How can regular consumers prevent problems from forming?
Dr. Gelinas recommends being forthcoming with your practitioner about your cannabis consumption because “the more we can educate [the better], even though the information isn’t often front and centre. There are risks that patients should know about that we can then start the conversation.”
Some precautions would include one additional cleaning per year, and instead of one annual checkup, she would recommend two, especially if there are signs of potential precancerous cells. And if you have an appointment for a procedure that goes beyond a cleaning, again: Be up front about how much and often you smoke.
“I think it’s important to have a conversation with your dentist about what’s happening,” Dr. Gelinas says. “For example, if you end up smoking let’s say right before an appointment, it increases your heart rate and if you’re going in to get a filling, most likely the dentist is going to use local anesthetic with epinephrine in it, which is also going to increase your heart rate.”
Are there things that people can do to combat dry mouth?
Hydration is key, says Dr. Gelinas.
“We end up gravitating towards something that is a little bit sugary [when consuming cannabis], which then on top of the dry mouth is going to increase your risk of forming cavities.”

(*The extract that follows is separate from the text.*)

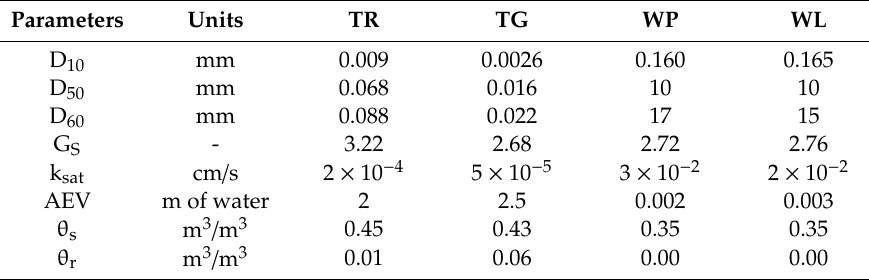
Parameters Parameters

So it’s about being more aware of your habits when you’re elevated. Perhaps drink lots of water before you spark that joint so you’re hydrated before. And, as always, make sure to brush your teeth well before bed if you are consuming anything sugary. In fact, brushing before you go to bed is more important than when you wake up, because we tend to get dry mouth over night while we snooze — so make sure you brush every night.
And then are there any negative effects concerning vaping and cannabis?
“There’s really limited research at this point, to be honest,” Dr. Gelinas says, although she does note a study that came out at the end of last year that found that vitamin E acetate (which is banned in regulated vape pens here in Canada), can cause what is known as popcorn lung. “There are over 2,500 cases that have been reported, and it’s led to 55 deaths,” she says. “I’m sure as time goes on, the more studies that happen, we’ll end up finding out more and more information.”
What other ways can smoking cannabis affect your smile?
“There is definitely an increase in staining, which is usually exhibited by dark brown or greenish pigment that sits along the gumline,” she points out. “It’s a little bit tacky and sticky, and it’s not something that you’d be able to brush off with your toothbrush.”
Dr. Gelinas recommends going into the dentist to have a polish or to have scaling done to remove any spots. “And then the other thing that I can see on people is when there is chronic inflammation along the gum line — that shows up as the margins outlining the teeth on the guns appear a little bit right as puffy.”
How can you get rid of them?
“Increasing the frequency of cleanings,” Dr. Gelinas states.
Aside from seeing your dentist on a more frequent basis, she also recommends moderation when possible, and to also think about the risk/benefit factor.
“If there’s a medical indication and someone is suffering through chemotherapy, the benefit that they’re going to gain [from consuming cannabis] far outweighs the risks.” Which is similar to anyone dealing with chronic pain and/or someone wanting to get off opioids. “Always talk to your practitioners about it because they can help you, and it opens up the conversation to break the stigma.”